Synthesis and recycling of the mycobacterial cell envelope

Abstract

Mycobacterium tuberculosis (Mtb), the causative agent of the disease tuberculosis, is a recognised global health concern. The efficacy of the current treatment regime is under threat due to the emergence of antibiotic resistance, directing an urgent requirement for the discovery of new anti-tubercular agents and drug targets. The mycobacterial cell wall is a well-validated drug target for Mtb and is composed of three adaptive macromolecular structures, peptidoglycan, arabinogalactan and mycolic acids, an array of complex lipids and carbohydrates. The majority of the enzymes involved in cell wall synthesis have been established, whilst studies directed towards the mechanisms of remodelling and recycling have been neglected. This review briefly describes mycobacterial cell wall synthesis, and focuses on aspects of remodelling and recycling, thus highlighting opportunities for future research.

Graphical abstract

Figure 1

Mycobacterial cell wall architecture. A schematic representation of the mycobacterial cell wall, highlighting the key features. Abbreviations: mycobacterial inner membrane (MIM), mycobacterial outer membrane (MOM), phosphatidyl-myo-inositol mannosides, (PIMs, with acylation sites Ac₁/Ac₂), lipomannan (LM), lipoarabinomannan (LAM), mannosylated lipoarabinomannan (ManLAM), diacyl-trehalose (DAT), polyacyl-trehalose (PAT), phthiocerol dimycocerosate (PDIM), and sulfoglycolipid (SGL). An outer membrane protein has been included (green) to depict how solutes traverse the hydrophobic layer.

Figure 2

Peptidoglycan biosynthesis, remodelling and recycling. Peptidoglycan biosynthesis has been reviewed in detail [7]. Enzymes involved in peptidoglycan synthesis (no symbol), remodelling (*) and recycling (**) are shown in bold type.

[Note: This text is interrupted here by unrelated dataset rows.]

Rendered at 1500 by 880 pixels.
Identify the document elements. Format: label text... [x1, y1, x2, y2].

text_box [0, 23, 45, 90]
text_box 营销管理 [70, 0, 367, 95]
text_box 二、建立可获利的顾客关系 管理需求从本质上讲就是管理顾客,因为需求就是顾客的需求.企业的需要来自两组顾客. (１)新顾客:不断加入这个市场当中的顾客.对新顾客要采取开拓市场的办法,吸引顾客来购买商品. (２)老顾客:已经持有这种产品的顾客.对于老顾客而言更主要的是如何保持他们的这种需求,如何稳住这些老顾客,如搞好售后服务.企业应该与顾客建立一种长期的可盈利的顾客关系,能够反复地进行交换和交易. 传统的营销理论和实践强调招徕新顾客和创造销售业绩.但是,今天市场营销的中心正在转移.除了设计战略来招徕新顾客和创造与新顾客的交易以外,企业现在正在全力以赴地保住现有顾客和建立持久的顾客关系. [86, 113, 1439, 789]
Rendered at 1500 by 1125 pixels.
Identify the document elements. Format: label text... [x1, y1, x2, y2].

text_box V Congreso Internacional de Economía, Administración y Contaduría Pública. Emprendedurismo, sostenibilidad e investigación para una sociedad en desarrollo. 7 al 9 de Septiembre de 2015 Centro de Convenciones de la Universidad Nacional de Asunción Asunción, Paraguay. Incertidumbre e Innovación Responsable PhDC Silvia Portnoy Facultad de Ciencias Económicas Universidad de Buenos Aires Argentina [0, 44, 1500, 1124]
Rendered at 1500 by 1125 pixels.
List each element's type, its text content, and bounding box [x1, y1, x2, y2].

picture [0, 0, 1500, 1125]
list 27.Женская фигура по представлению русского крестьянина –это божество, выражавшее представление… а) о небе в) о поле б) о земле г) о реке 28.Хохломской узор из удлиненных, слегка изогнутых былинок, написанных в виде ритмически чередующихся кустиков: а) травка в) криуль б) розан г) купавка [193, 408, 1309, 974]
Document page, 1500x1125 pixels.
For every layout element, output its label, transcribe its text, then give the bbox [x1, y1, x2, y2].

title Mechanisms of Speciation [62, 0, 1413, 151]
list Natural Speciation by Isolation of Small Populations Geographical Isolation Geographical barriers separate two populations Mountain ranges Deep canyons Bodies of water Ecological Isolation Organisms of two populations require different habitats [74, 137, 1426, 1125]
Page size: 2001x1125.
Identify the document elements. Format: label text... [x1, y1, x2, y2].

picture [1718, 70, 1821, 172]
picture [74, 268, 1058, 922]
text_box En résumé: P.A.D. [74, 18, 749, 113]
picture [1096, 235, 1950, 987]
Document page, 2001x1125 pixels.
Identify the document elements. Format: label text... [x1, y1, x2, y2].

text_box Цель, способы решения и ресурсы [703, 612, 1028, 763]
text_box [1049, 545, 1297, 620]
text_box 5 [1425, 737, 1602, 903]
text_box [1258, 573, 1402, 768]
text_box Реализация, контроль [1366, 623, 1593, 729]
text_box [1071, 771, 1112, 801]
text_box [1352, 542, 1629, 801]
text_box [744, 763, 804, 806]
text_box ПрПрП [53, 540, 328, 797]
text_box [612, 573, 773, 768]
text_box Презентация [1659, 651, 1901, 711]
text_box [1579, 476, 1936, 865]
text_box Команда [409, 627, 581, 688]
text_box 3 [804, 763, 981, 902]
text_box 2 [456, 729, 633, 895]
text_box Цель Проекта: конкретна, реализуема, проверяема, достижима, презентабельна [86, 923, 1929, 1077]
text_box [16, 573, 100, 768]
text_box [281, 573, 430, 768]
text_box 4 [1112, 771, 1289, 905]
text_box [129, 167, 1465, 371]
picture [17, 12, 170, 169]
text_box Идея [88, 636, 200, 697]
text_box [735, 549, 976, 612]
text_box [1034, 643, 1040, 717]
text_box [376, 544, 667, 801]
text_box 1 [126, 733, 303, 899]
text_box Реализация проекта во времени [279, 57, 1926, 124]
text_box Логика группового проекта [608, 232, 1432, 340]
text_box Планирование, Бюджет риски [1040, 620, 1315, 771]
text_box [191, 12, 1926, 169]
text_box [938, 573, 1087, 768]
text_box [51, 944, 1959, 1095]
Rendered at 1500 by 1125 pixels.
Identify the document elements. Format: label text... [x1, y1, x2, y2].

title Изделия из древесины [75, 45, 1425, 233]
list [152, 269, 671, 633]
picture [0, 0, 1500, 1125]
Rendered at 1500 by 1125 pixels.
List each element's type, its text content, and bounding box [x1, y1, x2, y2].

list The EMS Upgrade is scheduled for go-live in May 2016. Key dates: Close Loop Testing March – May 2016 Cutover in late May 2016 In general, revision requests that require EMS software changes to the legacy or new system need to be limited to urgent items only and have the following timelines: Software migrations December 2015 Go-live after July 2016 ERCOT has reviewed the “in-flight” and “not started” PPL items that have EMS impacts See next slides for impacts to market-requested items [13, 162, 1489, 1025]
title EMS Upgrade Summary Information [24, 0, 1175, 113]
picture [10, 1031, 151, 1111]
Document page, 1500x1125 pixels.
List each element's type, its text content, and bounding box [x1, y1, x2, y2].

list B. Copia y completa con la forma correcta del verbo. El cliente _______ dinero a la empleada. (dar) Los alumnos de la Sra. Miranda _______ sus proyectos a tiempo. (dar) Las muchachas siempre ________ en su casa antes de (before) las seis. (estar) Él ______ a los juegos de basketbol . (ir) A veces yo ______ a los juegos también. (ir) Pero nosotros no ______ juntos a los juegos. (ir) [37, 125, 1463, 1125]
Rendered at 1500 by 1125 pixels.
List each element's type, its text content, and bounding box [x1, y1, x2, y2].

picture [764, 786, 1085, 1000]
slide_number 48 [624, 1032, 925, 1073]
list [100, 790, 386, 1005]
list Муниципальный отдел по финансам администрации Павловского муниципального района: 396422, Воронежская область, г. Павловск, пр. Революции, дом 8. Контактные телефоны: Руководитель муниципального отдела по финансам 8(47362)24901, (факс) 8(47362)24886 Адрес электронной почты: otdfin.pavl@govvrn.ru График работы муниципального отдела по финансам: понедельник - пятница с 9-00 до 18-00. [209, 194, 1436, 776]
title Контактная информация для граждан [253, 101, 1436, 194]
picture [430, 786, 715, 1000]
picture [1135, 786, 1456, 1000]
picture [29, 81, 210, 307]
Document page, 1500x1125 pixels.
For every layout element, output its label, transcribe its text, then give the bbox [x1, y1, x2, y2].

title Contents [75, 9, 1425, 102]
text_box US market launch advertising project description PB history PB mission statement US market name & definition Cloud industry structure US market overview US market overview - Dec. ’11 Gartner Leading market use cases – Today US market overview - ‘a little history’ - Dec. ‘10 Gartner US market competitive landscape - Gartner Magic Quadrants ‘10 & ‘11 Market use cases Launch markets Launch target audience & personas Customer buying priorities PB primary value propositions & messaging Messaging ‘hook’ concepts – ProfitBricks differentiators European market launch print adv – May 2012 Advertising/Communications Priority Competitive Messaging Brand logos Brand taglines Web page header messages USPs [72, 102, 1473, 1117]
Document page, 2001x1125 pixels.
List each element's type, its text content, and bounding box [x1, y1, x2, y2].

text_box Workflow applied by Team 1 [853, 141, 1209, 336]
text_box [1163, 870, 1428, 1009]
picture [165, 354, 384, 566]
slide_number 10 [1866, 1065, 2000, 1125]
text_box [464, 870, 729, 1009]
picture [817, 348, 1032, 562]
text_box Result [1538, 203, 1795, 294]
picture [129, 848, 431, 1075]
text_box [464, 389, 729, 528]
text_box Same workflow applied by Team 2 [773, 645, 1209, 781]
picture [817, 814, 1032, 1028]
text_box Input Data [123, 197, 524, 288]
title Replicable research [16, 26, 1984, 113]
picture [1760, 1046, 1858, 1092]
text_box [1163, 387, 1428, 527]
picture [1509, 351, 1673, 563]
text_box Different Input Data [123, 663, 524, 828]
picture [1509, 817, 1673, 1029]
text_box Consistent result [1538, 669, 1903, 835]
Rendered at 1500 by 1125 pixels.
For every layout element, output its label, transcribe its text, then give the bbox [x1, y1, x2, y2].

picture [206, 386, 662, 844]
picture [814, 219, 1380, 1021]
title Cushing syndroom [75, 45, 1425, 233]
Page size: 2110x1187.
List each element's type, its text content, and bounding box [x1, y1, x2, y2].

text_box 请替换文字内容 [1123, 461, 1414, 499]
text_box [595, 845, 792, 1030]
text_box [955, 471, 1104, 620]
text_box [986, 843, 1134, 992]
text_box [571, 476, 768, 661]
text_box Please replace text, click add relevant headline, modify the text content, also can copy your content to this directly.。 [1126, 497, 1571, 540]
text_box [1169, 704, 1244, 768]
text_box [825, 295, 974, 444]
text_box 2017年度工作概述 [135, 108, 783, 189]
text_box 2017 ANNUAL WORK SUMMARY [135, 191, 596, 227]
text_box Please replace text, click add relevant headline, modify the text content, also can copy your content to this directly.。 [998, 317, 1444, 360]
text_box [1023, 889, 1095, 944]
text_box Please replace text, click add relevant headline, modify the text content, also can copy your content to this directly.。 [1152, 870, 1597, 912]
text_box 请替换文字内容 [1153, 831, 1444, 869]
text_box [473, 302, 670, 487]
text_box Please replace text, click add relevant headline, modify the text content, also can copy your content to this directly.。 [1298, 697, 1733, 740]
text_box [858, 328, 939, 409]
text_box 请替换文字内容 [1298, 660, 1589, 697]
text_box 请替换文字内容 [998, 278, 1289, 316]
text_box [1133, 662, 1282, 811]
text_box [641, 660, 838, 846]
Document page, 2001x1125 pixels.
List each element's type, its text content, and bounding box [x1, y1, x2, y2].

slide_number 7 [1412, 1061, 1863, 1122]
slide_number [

Question marks (?) indicate a predicted enzyme function.

Figure 3

Arabinogalactan, PIMs, LM, LAM and ManLAM biosynthesis and remodelling. (a) The synthesis of arabinogalactan and (b) synthesis of the glycolipids, PIMs, LM, LAM and ManLAM. Arabinogalactan and glycolipid biosynthesis are the subjects of a recent comprehensive review [3]. Abbreviations: phospho-α-d-ribosyl-1-pyrophosphate (pRpp), decaprenol-1-monophosphate 5-phosphoribose (DPPR), decaprenol-1-phosphoribose (DPR), decaprenylphosphoryl-d-arabinose (DPA), d-arabinose in furanose ring form (d-Araf), d-galactose in furanose ring form (d-Galf), l-rhamnose in pyranose ring form (l-Rhap), d-mannose in pyranose ring form (d-Manp), phosphatidyl-myo-inositol mannosides, (PIMs, with acylation sites Ac₁/Ac₂).

Figure 4

Mycolic acid biosynthesis and recycling. Intermediate chain-length fatty acids and mycolic acids can be recycled through the β-oxidation pathway and trehalose taken up and used directly in the synthesis of TMM/TDM (trehalose monomycolate/dimycolate). The synthesis of mycolic acids has been described in a detailed review [39].